Re:They left Telnetd on it? (1)

1stvamp (662375) | more than 5 years ago | (#25644137)

If you RTFA, ptelnetd is installed first by the user. This then somehow gains setuid privs without the setuid bit being set (as someone else commented, perhaps `login` does).

No it isn't (1)

Viol8 (599362) | more than 5 years ago | (#25644579)

I have a small LAN with 2 machines at home behind a hardware firewall thats generally not connected to the internet anyway. Why do I need to run sshd on them when telnetd does me fine?

Re:No it isn't (1)

LWATCDR (28044) | more than 5 years ago | (#25644741)

why not run sshd on them?
You can even do ssh tunneling and use scp. Plus if you ever put them on the internet you will not have to "remember" to take telnet off.

Exploit, Vulnerability, or "Working as Intended"? (1)

Laebshade (643478) | more than 5 years ago | (#25644353)

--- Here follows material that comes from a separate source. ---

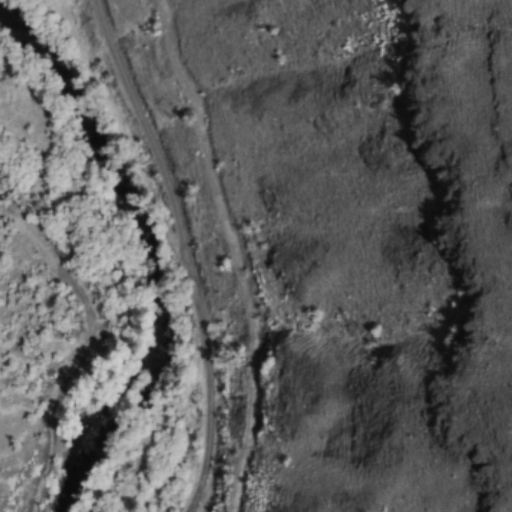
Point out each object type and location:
road: (228, 254)
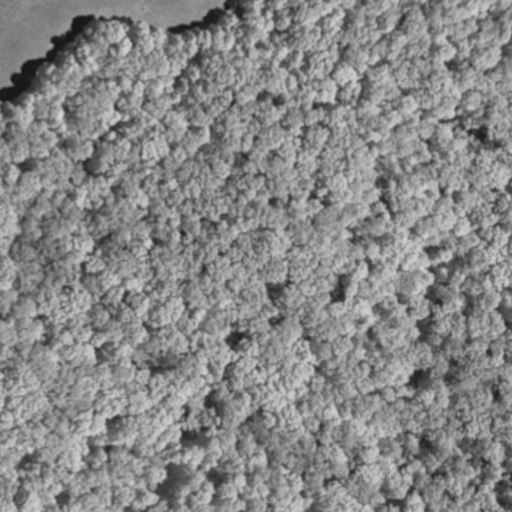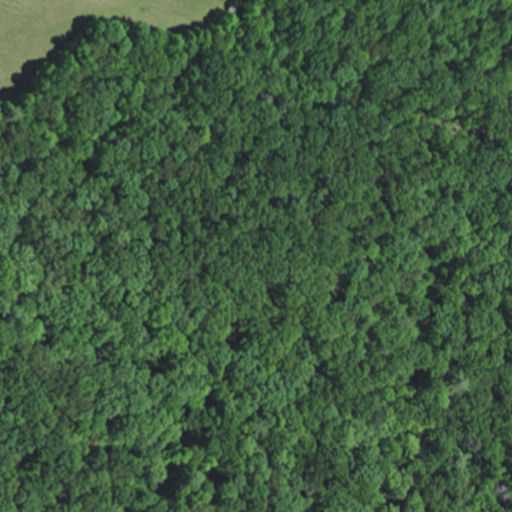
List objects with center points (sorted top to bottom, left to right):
crop: (80, 27)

Calling it an exploit is a stretch; perhaps it's just a vulernability, or dare I say, "working as intended"? I doubt google left such an obvious "security" flaw by mistake.

Whole lot of stupid going on in these replies .. (4, Insightful)

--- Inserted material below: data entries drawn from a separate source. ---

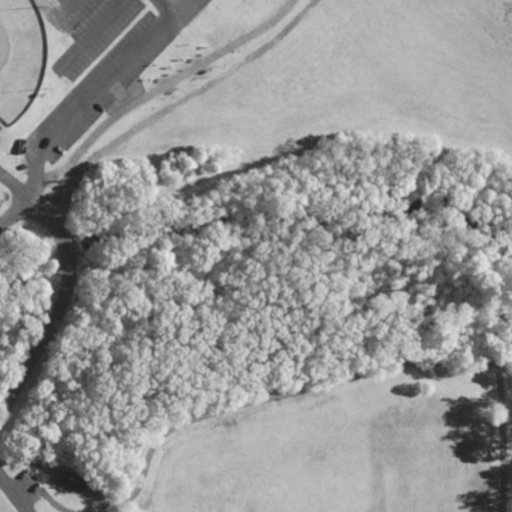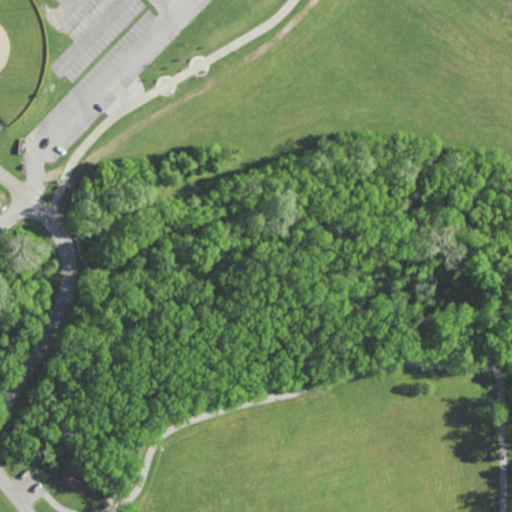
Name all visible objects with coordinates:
road: (67, 9)
road: (172, 12)
road: (93, 34)
park: (20, 55)
parking lot: (103, 58)
road: (156, 91)
road: (91, 96)
road: (14, 185)
road: (293, 235)
park: (256, 256)
road: (43, 336)
road: (490, 342)
road: (315, 386)
park: (468, 408)
road: (139, 414)
road: (121, 460)
building: (73, 479)
building: (70, 483)
road: (112, 511)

Idimmu Xul (204345) | more than 5 years ago | (#25644365)

The point of this exploit isn't so you can remotely hack other people's phones, it's so mobile hackers can get to a lower level than Android permits users to do, which will allow them to flash the phone with unsigned custom updates and what not and customise their phone more.

People should really read the articles and smarten up.

Haha this was such a non-hack... (1)

SplasPood (22876) | more than 5 years ago | (#25644663)

When I found this I didn't even bother posting it to xda for a couple days thinking it was so obvious that it had to be intentional/known.

Guess other people were in fact interested!